S’adressant à un média de cryptographie, l’une des sources a révélé que le plan stablecoin de la société était centré sur un partenariat avec un tiers qui se chargerait du gros du travail. Le projet devrait démarrer au début du second semestre alors que Meta se bat pour concurrencer Telegram et X, qui ont tous deux annoncé leur intention d’intégrer les paiements dans leurs applications.
Telegram dispose déjà du réseau TON étroitement lié, qui prend en charge la plupart des principales pièces stables comme l’USDC et l’USDT, ce qui facilite l’intégration.
S’adressant à un autre média, une autre source a révélé que Meta avait déjà émis une demande de produit (RFP) aux processeurs stablecoin alors qu’elle évaluait le meilleur candidat. Les sources affirment que Stripe est le partenaire potentiel le plus probable. Patrick Collison, PDG de Stripe, est membre du conseil d’administration de Meta et la société a intégré certains de ses services de paiement sur des applications appartenant à Meta, comme une fonctionnalité « payer directement » sur WhatsApp.

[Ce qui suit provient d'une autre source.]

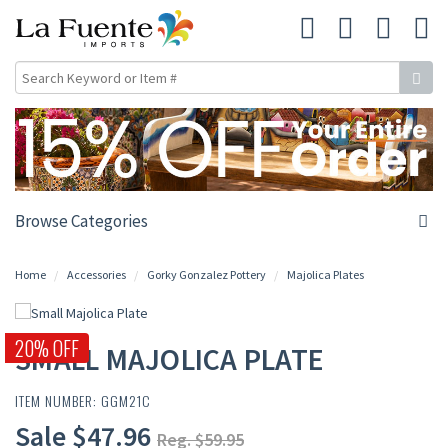
Browse Categories
Home
Accessories
Gorky Gonzalez Pottery
Majolica Plates
20% OFF
SMALL MAJOLICA PLATE
ITEM NUMBER: GGM21C
Sale $47.96
Reg. $59.95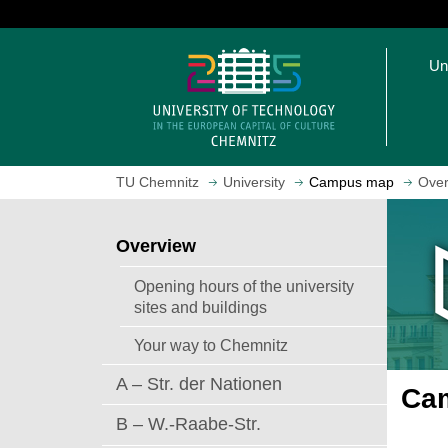
J
u
O
m
Un
p
p
e
t
n
o
h
m
o
a
TU Chemnitz
University
Campus map
Over
m
i
e
n
p
c
Overview
a
o
g
n
Opening hours of the university
e
t
sites and buildings
e
Your way to Chemnitz
n
t
A – Str. der Nationen
Cam
B – W.-Raabe-Str.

Stripe est devenu un acteur important dans le cercle des stablecoins ces derniers mois après l’acquisition de Bridge en février de l’année dernière pour plus d’un milliard de dollars. Bridge propose une infrastructure qui permet aux entreprises de transférer de l’argent à l’échelle mondiale via des pièces stables. Cependant, il n’émet pas son propre stablecoin.

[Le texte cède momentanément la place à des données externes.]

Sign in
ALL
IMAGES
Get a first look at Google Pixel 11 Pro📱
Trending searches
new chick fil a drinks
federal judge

Deuxième essai de Meta avec les paiements Stablecoin
À la suite de ces informations, le porte-parole de Meta, Andy Stone, a réitéré le message de la société selon lequel elle ne prévoyait pas d’émettre son propre stablecoin. Il a déclaré :
Il a ajouté que la société prend déjà en charge plusieurs devises et méthodes de paiement dans le monde, depuis les portefeuilles numériques et les paiements instantanés de compte à compte jusqu’aux systèmes de paiement nationaux comme l’UPI en Inde et le PIX au Brésil.
Ce n’est pas la première fois que le géant des médias sociaux explore les pièces stables. L’année dernière, Fortune Magazine a affirmé que la société était en pourparlers avec des sociétés de cryptographie pour introduire des pièces stables afin de gérer les paiements, comme nous l’avons signalé. Il a ajouté que la société avait embauché un nouveau vice-président des produits pour diriger les discussions. Stone a rejeté le rapport, réitérant que la société ne développe pas de stablecoin.
Meta a été l’une des premières entreprises à reconnaître le vaste marché que les pièces stables pourraient débloquer, en 2019, lorsque la capitalisation boursière de l’USDT de Tether n’était que de 60 milliards de dollars (elle s’élève désormais à 183 milliards de dollars). Cependant, les régulateurs ont fait valoir qu’en émettant sa propre monnaie, alors connue sous le nom de Libra, la société entrerait en concurrence avec les banques centrales. Il était également au plus fort de son scandale avec Cambridge Analytica concernant l’accès illégal aux comptes des utilisateurs, ce qui a rendu les régulateurs méfiants.
Le changement de nom de Diem et la signature de partenaires influents comme Visa, Uber et eBay n’ont pas suffi à sauver le projet, et en 2022, la société a vendu ses actifs stables à Silvergate Bank.